YOUR ASSIGNMENT: Lines, not repeats, are what count: give the number of lines below that hold "female", and nothing more.

DATA:
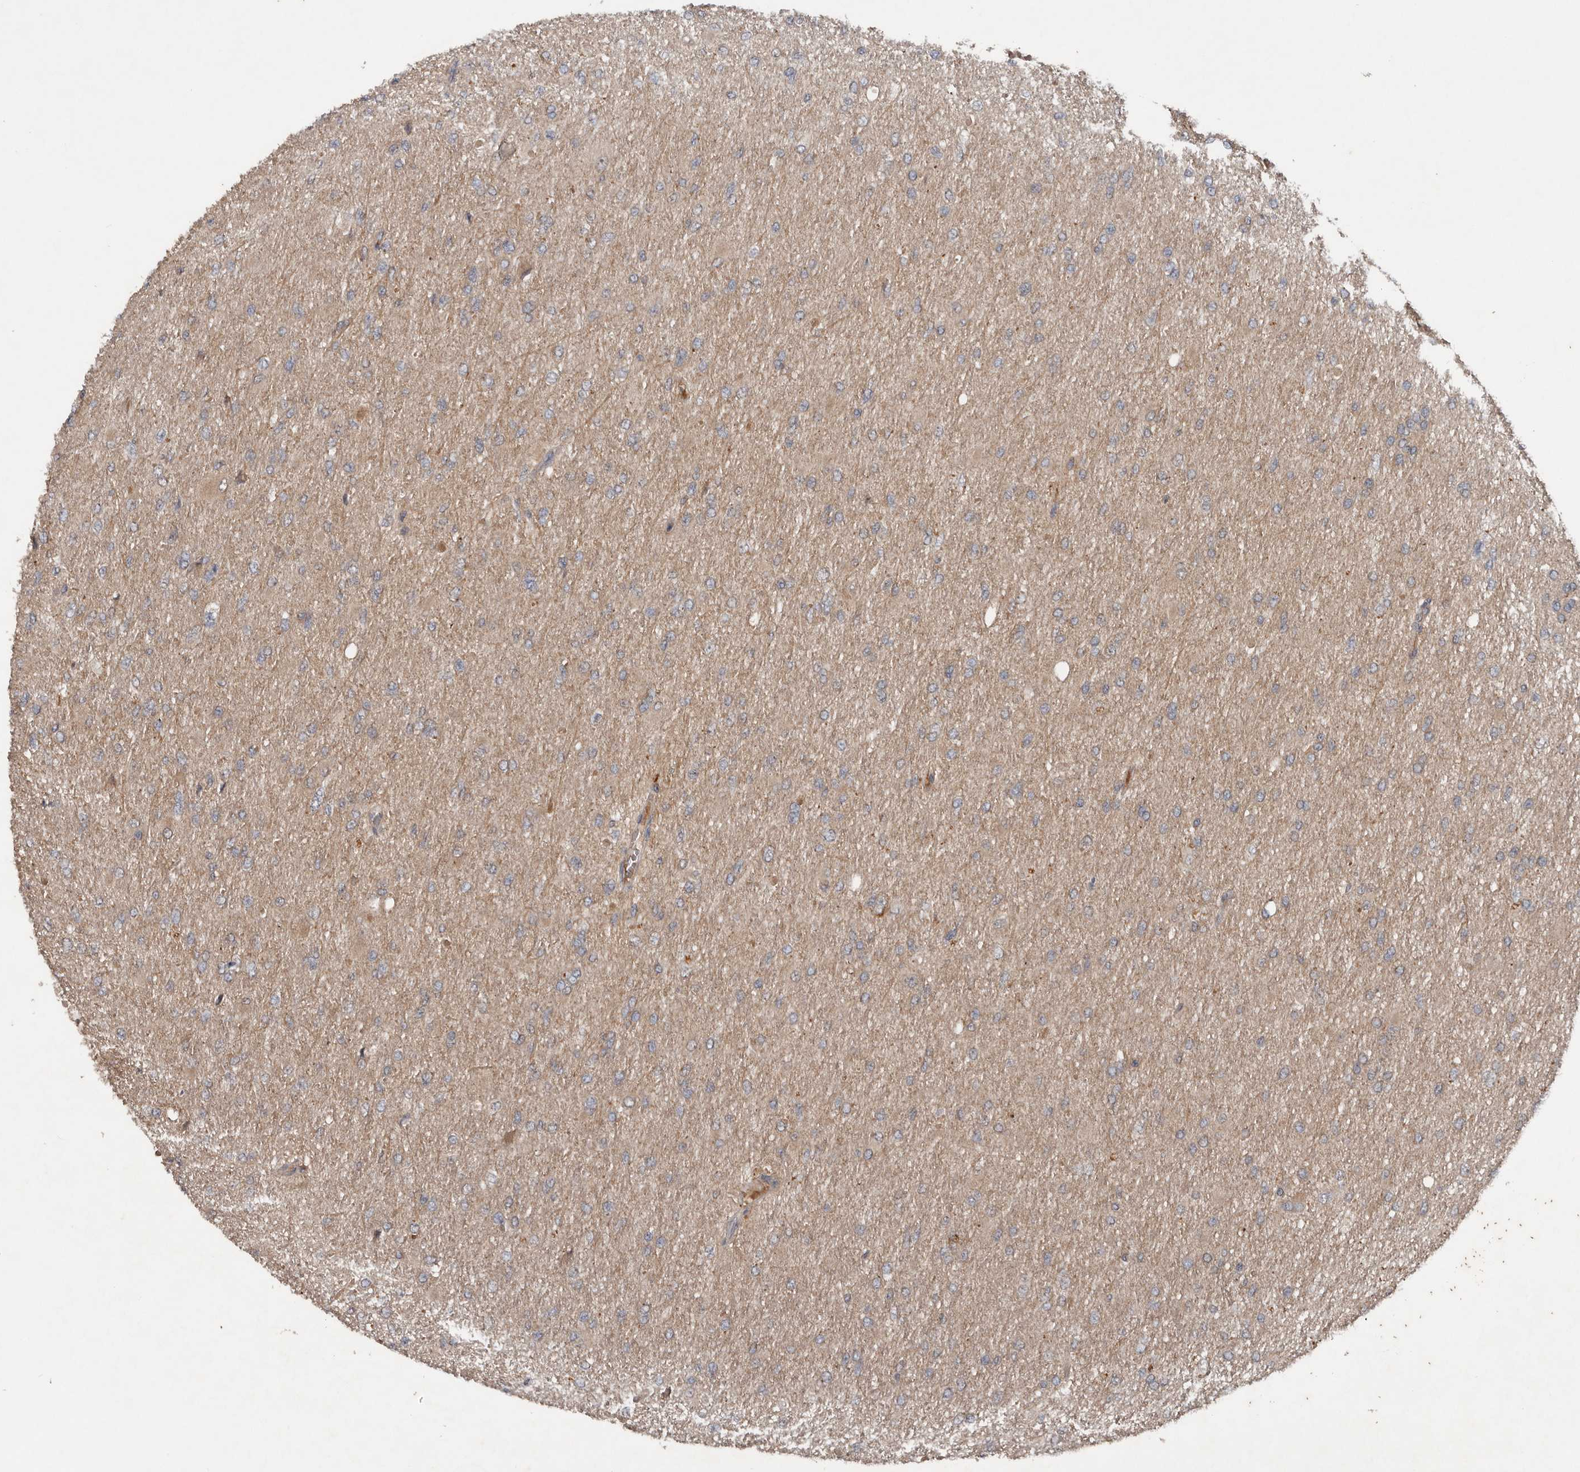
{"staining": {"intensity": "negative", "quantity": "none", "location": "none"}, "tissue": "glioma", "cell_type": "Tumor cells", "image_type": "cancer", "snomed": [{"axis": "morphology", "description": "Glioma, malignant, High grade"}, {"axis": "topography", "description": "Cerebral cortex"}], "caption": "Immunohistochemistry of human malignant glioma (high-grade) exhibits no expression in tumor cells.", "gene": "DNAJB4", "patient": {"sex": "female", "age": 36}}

...

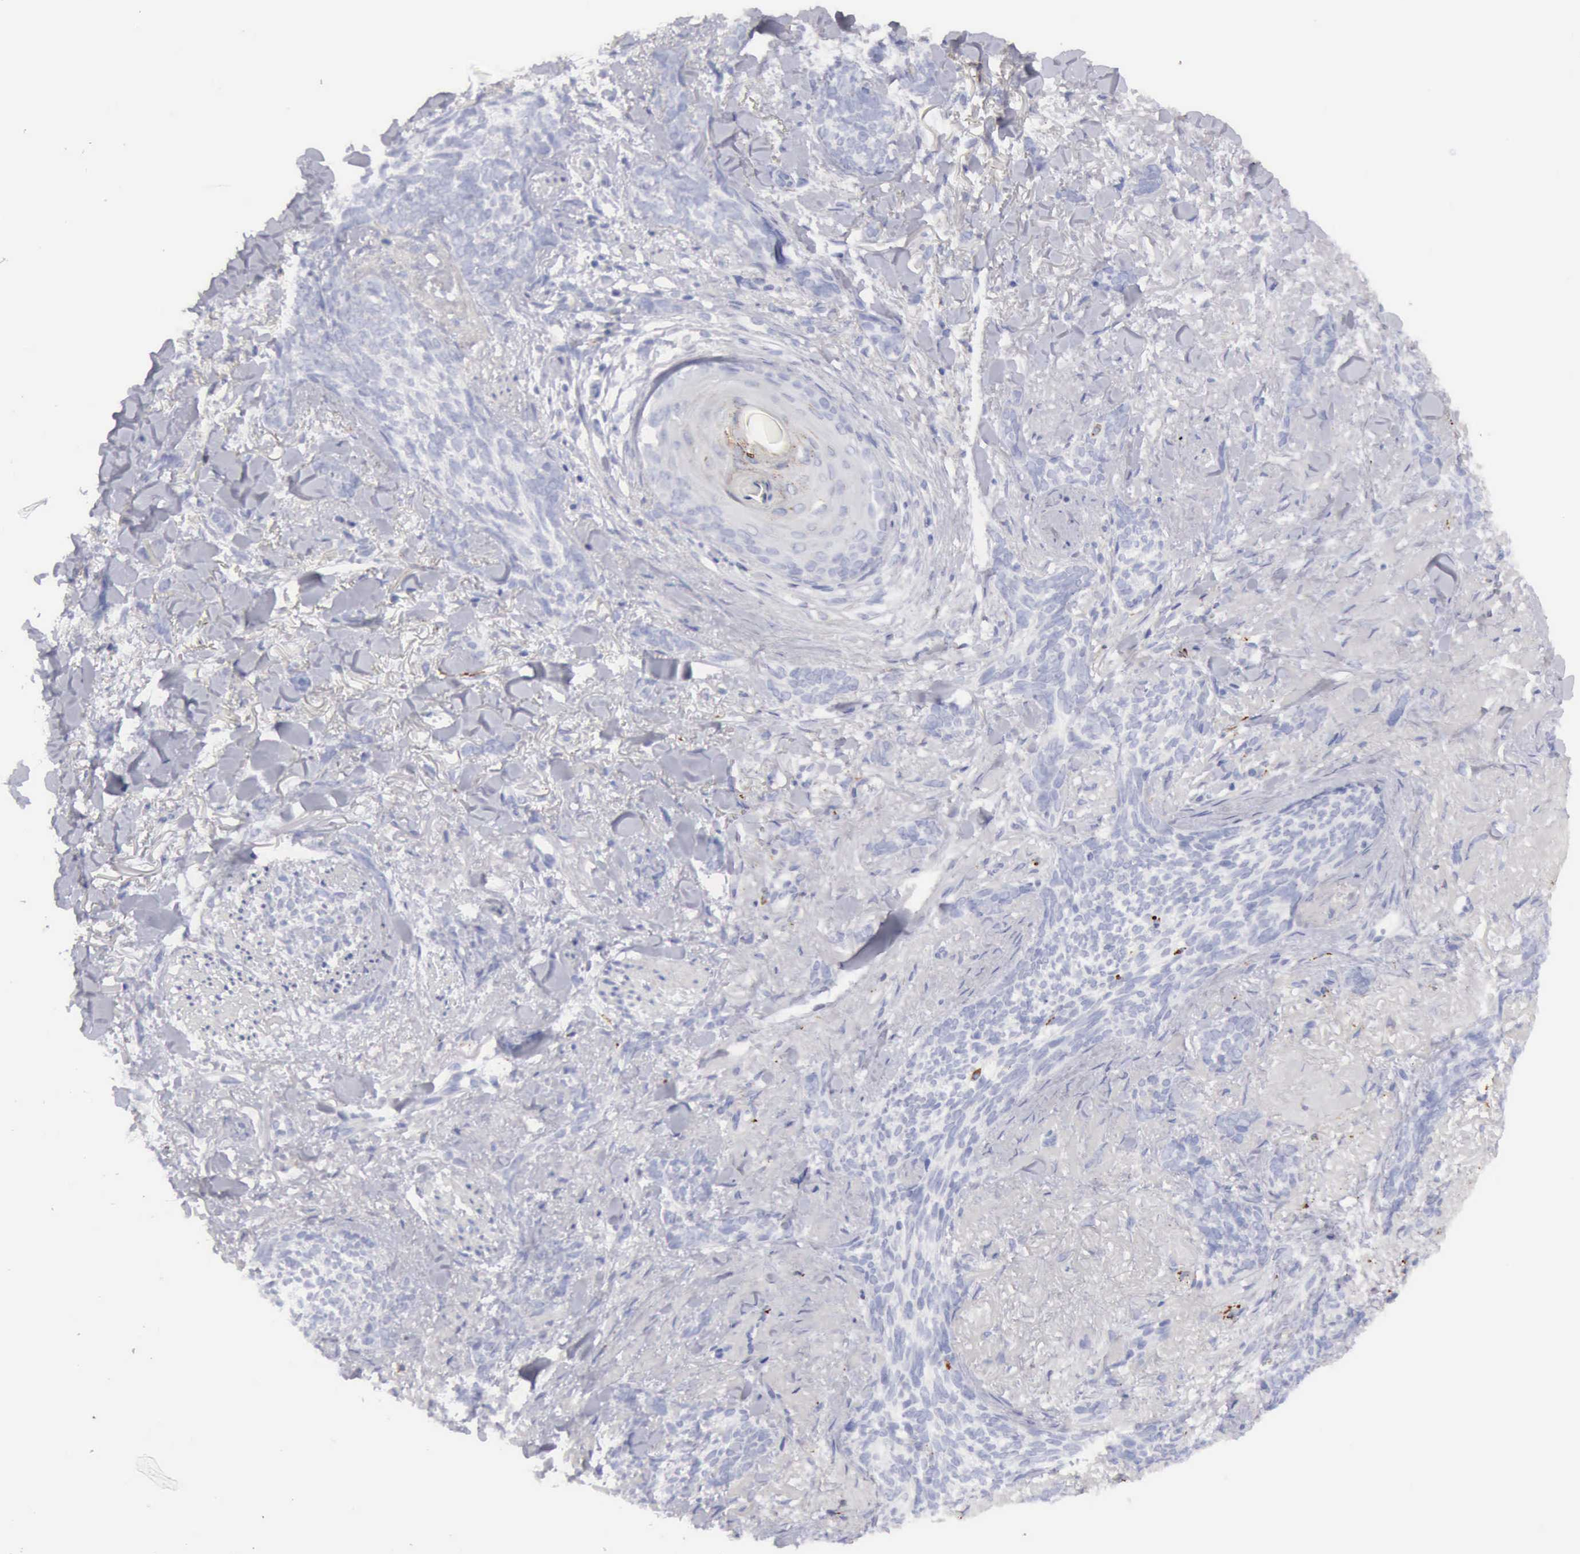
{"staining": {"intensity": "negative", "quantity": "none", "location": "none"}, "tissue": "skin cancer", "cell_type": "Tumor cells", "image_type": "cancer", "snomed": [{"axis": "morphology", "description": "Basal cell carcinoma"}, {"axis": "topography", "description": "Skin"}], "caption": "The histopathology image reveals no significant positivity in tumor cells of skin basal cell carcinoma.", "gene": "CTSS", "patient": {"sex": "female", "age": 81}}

---

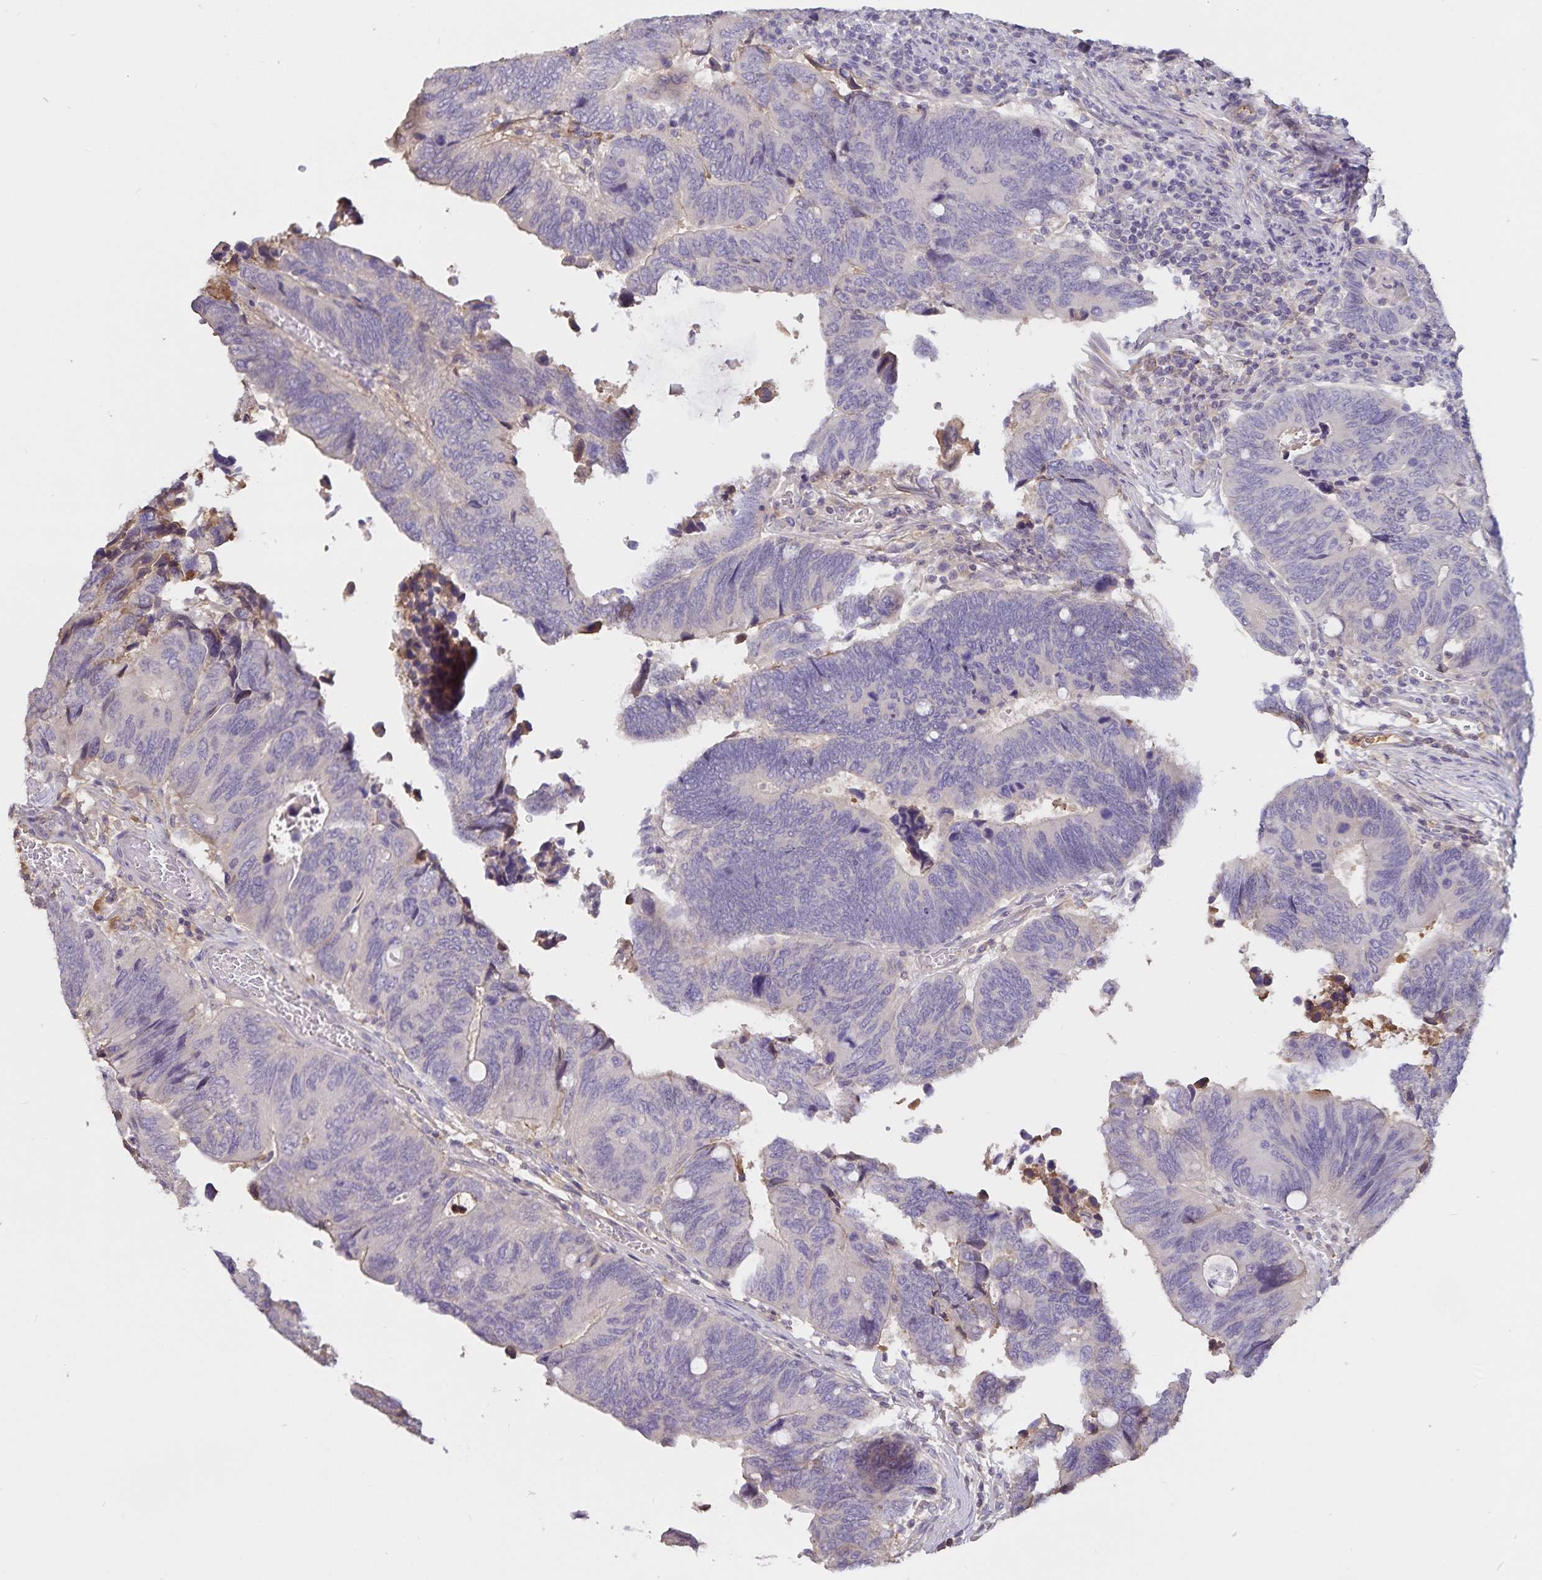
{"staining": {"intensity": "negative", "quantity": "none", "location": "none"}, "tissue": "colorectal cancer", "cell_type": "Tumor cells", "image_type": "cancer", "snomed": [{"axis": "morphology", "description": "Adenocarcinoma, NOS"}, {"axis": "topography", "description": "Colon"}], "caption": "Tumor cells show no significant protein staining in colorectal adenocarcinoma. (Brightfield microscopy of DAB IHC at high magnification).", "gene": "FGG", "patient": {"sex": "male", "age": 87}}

ANSWER TO THIS PROBLEM: 2